Parents ask me about sleep training on a very regular basis--let me correct that--parents complain to me that their child is a terrible sleeper on a very regular basis and tell me they have read all the books and have gone on every website, blog, and Facebook group forum, but nothing seems to work. When I respond that the best way to help your child sleep well is to let him learn to self-soothe and, yes, cry it out, I take a deep breath and brace for the negative reaction. Unfortunately, I am often met with, "Oh no I'm not ready to let him cry like that" or "we tried it and he just cried the whole night so we didn't keep trying" or more often, "I have to get up in the morning and go to work and I am already exhausted".  In our current society, both parents are working and, yes, it is much easier to feed a baby or bring her to the parents' bed when she wakes in the night crying since everyone gets back to sleep faster...but that quick fix each night creates a habit that can last for months and years and the lack of restorative sleep definitely adds up. 

After committing to a week (or even less) of allowing the baby to cry or by redirecting that night time visitor back to his own bed without any interaction or stimulation, parents regularly report to me that they can't believe they didn't do this sooner since it actually did work!  They find that their consistent and predictable response during each night wakening created a new pattern that taught the child to figure it out without the help of an adult.  How empowering is that?! The paradigm shifts from feeling selfish (I need my sleep) to selfless (I gave my child an incredibly valuable tool that will benefit her for the rest of her life) and then the ripple effect begins...better sleep leads to happier family members, more productivity at work, more energy to be the best parent possible, and an overall improvement in the parents' physical and mental well being.

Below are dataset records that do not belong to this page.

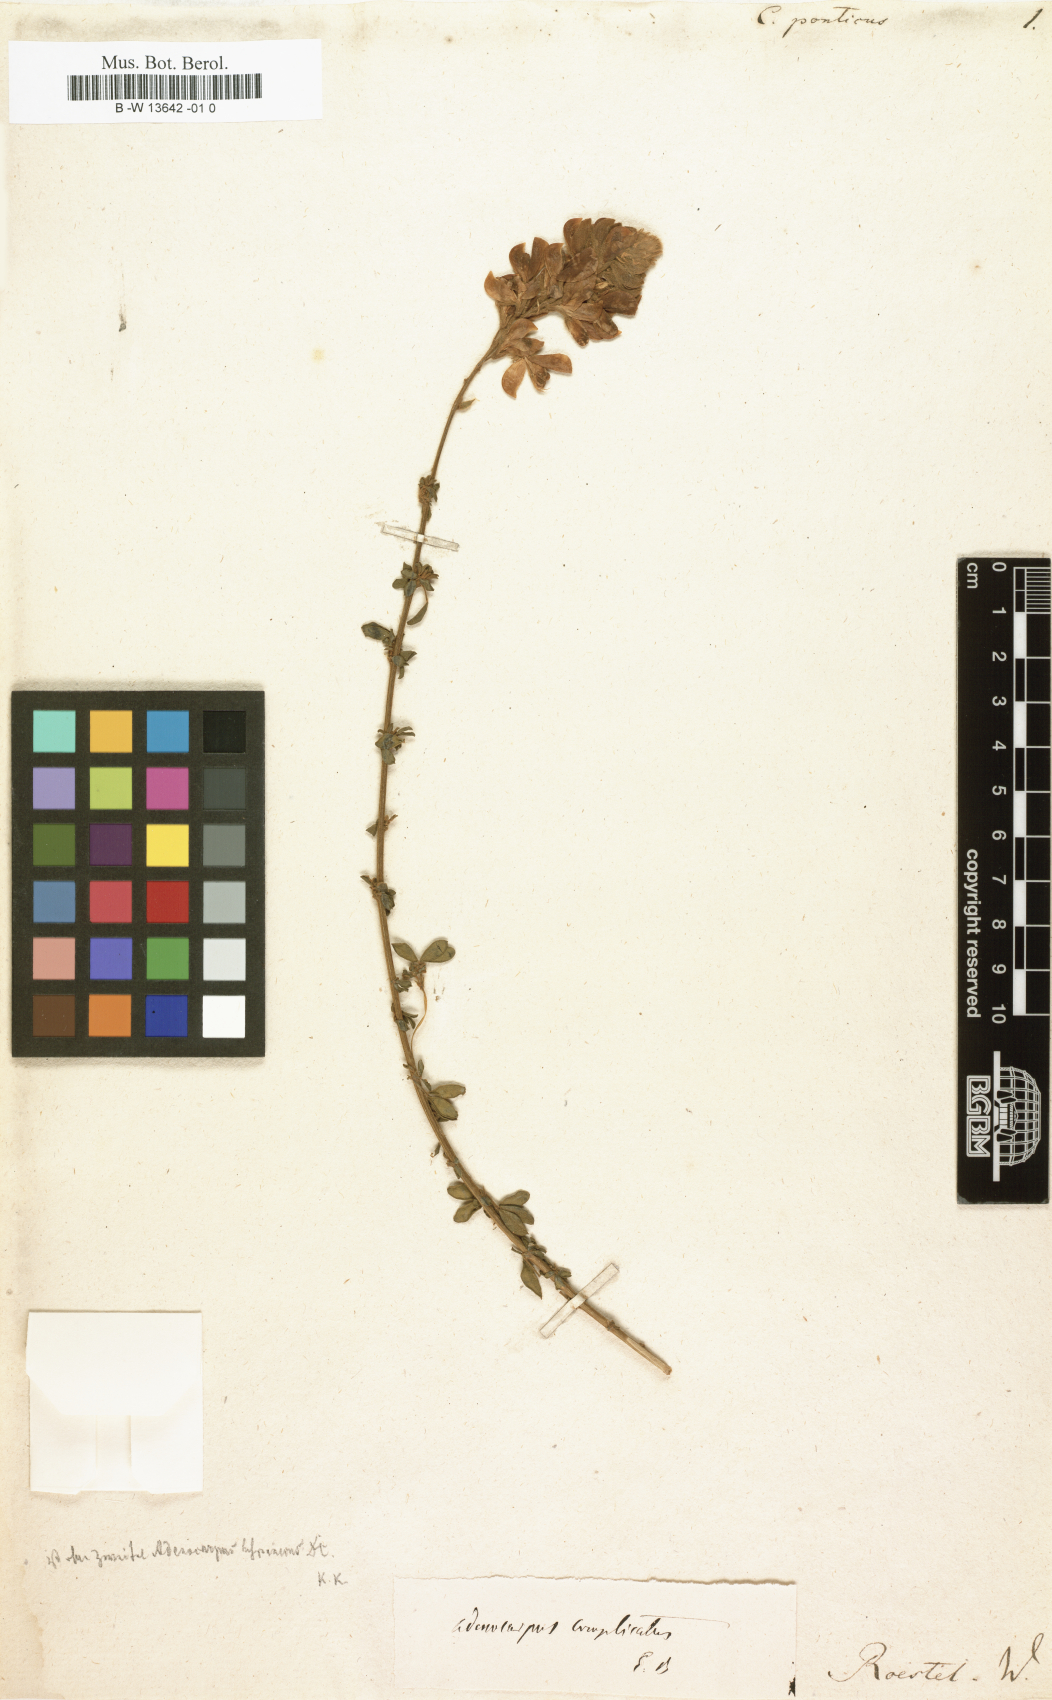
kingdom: Plantae
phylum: Tracheophyta
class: Magnoliopsida
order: Fabales
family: Fabaceae
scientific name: Fabaceae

I would never pretend that there is a quick fix to sleep training since every baby is different, every parent is unique, and every family dynamic is blissfully complex in its own way.  However, once parents face the reality of their situation and tease out the excuses from the fears, they find the strength to take back the night and help their sometimes very stubborn, willful, and hard-headed child learn to figure it out and get some rest. As my very wise husband always says, "If you can't take care of yourself, then you can't take care of the people who depend on you." Children depend on their parents to be their role model and when families prioritize sleep they are fitting another piece into the right place in the puzzle of parenting. Sleep well!!